PROVIDED INFORMATION:
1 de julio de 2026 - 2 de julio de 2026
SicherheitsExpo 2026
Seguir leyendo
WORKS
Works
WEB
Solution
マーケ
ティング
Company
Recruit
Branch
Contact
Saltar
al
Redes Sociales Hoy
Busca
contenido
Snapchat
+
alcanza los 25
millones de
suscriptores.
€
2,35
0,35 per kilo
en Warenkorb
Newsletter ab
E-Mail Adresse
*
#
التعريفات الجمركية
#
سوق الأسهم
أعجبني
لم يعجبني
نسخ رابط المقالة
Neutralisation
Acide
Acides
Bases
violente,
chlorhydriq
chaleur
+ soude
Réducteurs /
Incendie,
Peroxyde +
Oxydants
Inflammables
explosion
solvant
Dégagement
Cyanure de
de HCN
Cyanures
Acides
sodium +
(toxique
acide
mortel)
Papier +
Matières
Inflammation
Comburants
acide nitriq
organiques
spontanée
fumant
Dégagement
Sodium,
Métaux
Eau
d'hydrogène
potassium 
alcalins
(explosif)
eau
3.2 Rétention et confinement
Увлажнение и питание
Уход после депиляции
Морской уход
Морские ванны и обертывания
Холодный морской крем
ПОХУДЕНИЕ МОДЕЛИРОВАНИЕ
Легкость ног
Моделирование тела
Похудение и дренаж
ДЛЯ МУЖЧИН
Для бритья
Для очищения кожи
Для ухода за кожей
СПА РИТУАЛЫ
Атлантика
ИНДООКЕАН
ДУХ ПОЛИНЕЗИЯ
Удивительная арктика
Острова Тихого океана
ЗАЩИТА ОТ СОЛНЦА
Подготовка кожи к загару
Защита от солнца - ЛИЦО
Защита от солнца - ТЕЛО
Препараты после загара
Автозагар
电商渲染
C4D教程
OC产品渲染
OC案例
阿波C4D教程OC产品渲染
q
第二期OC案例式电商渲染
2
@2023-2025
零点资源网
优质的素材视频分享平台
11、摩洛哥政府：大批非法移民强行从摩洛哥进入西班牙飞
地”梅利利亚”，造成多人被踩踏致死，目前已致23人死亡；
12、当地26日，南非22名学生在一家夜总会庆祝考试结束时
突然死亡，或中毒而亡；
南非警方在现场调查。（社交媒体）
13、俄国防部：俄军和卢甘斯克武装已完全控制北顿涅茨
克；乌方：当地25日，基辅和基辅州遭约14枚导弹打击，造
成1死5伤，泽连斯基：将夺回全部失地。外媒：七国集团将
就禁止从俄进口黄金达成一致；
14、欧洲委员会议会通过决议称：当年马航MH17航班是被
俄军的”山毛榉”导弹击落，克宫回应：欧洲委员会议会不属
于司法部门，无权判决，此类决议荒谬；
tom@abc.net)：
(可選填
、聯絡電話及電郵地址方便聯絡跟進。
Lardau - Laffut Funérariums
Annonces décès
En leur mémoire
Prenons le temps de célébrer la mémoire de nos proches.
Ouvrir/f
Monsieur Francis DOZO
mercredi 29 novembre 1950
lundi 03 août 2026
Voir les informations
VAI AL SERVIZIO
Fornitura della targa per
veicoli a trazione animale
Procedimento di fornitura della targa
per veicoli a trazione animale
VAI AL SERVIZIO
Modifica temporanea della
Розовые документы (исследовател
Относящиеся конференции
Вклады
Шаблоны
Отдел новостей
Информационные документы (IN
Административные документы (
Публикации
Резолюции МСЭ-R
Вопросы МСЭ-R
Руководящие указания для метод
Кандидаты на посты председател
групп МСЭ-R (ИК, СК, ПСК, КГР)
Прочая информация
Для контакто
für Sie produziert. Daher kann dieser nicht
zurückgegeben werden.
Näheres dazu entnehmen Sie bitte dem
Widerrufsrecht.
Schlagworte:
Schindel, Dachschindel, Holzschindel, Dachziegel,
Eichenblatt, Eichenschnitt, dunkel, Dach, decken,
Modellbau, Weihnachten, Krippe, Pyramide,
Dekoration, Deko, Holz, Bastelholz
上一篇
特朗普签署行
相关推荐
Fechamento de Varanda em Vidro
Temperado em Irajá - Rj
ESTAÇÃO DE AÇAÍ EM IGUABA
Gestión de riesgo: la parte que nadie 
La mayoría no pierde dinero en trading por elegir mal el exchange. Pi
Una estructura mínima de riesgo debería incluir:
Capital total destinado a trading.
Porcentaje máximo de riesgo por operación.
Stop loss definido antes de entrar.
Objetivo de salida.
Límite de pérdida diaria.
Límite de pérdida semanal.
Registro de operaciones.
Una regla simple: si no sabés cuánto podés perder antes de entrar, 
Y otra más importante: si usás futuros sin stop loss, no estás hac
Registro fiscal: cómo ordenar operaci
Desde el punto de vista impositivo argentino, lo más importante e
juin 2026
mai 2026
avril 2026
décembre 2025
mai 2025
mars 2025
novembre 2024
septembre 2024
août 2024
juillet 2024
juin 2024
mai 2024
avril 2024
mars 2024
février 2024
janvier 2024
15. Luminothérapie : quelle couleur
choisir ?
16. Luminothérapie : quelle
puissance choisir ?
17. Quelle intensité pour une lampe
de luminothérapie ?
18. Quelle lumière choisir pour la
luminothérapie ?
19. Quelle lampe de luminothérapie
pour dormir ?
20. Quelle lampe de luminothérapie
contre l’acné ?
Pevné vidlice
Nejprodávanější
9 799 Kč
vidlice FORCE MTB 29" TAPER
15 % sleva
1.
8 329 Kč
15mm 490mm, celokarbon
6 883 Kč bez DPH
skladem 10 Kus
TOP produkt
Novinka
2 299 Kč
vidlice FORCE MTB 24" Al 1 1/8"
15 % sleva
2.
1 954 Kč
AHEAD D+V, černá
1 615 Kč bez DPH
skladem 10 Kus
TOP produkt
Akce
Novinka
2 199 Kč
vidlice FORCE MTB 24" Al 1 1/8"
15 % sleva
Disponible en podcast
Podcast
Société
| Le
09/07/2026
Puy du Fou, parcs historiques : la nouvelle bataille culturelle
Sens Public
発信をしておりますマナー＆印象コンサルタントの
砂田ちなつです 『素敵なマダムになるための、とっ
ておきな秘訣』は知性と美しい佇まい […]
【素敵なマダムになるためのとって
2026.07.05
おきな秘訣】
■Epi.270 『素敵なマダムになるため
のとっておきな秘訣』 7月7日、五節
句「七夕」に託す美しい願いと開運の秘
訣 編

TASK GOAL: Locate each line in the data above that contains the word "veicoli", and copy those lines.

EXERCISE OUTPUT:
veicoli a trazione animale
per veicoli a trazione animale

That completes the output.